Tokyo Electron is strong in etching equipment for creating circuits on panels. The company also is capturing demand for OLED panels. Tokyo Electron aims to boost operating profit at its display production equipment business to at least 12 billion yen in fiscal 2019, a 160% increase from fiscal 2015.
But the spotlight is shining brightest on manufacturers of equipment used in wholly new production processes specific to OLED panels. Canon subsidiary Canon Tokki holds the biggest global share in vacuum deposition equipment, which evaporates and applies organic material to substrates.
For the fiscal year ending in December, Canon Tokki plans to double production of those systems, putting its operating profit in the black. Canon expects operating profit of 7 billion yen in the segment that includes Canon Tokki, an improvement from the 13 billion yen operating loss in fiscal 2015.
Ulvac also makes vacuum deposition equipment, and OLED-related orders for the fiscal year ending in June 2017 are seen roughly tripling to about 35 billion yen. Ferrotec, which makes the vacuum seals for this type of deposition equipment, forecasts sales to roughly double in the company's OLED business for the fiscal year ending in March.
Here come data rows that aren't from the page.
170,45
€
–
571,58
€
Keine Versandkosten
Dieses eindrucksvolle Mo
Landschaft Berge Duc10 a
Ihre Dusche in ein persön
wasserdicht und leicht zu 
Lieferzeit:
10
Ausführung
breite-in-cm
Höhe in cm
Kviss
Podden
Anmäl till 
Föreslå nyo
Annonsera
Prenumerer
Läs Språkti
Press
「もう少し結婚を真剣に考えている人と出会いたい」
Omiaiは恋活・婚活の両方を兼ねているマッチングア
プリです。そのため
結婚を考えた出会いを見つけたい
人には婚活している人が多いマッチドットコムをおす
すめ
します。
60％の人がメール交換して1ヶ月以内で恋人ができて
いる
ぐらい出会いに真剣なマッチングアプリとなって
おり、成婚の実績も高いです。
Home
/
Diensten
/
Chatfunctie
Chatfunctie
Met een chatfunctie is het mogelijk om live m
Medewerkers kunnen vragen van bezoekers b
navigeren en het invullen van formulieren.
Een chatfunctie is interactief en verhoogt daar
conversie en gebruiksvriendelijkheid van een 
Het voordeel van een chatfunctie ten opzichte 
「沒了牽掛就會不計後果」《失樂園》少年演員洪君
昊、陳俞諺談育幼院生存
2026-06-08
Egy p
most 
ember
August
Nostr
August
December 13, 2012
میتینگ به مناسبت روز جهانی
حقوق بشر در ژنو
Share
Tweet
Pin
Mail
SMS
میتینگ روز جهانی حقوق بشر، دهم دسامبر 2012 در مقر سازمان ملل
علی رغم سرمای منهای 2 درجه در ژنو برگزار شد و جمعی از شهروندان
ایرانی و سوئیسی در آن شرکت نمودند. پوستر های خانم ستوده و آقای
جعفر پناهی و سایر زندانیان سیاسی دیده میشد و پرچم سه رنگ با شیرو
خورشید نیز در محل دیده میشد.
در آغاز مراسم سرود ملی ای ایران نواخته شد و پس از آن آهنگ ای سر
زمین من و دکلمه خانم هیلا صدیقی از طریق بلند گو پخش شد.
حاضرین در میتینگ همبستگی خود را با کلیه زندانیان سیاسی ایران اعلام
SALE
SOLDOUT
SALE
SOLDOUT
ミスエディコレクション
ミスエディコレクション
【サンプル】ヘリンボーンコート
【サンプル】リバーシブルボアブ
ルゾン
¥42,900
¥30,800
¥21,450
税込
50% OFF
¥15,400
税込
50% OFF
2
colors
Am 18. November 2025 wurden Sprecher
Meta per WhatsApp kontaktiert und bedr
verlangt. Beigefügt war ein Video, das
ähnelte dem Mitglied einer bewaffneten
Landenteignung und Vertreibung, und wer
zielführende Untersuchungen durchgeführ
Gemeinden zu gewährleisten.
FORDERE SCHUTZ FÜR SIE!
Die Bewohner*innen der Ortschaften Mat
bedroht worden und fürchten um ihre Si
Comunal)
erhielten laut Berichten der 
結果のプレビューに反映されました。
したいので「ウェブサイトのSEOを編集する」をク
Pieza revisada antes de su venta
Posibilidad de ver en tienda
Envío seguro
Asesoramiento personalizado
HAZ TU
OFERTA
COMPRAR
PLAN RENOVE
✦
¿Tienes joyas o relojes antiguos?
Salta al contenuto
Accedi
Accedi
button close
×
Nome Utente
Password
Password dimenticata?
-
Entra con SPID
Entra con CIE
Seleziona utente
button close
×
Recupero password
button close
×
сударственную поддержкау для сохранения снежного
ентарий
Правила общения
Deliveries of OLED smartphone panels likely will surpass those for LCD smartphone panels in 2018, estimates from British research firm IHS Technology show. Choosy investors are snaring stocks tied to OLED technology. Shares have climbed 150% since the end of March for Hirata, which makes vacuum chambers for deposition systems. Ferrotec's stock also rose over 10%. Those shares may get a further bump once Apple unveils its new product lineup in September.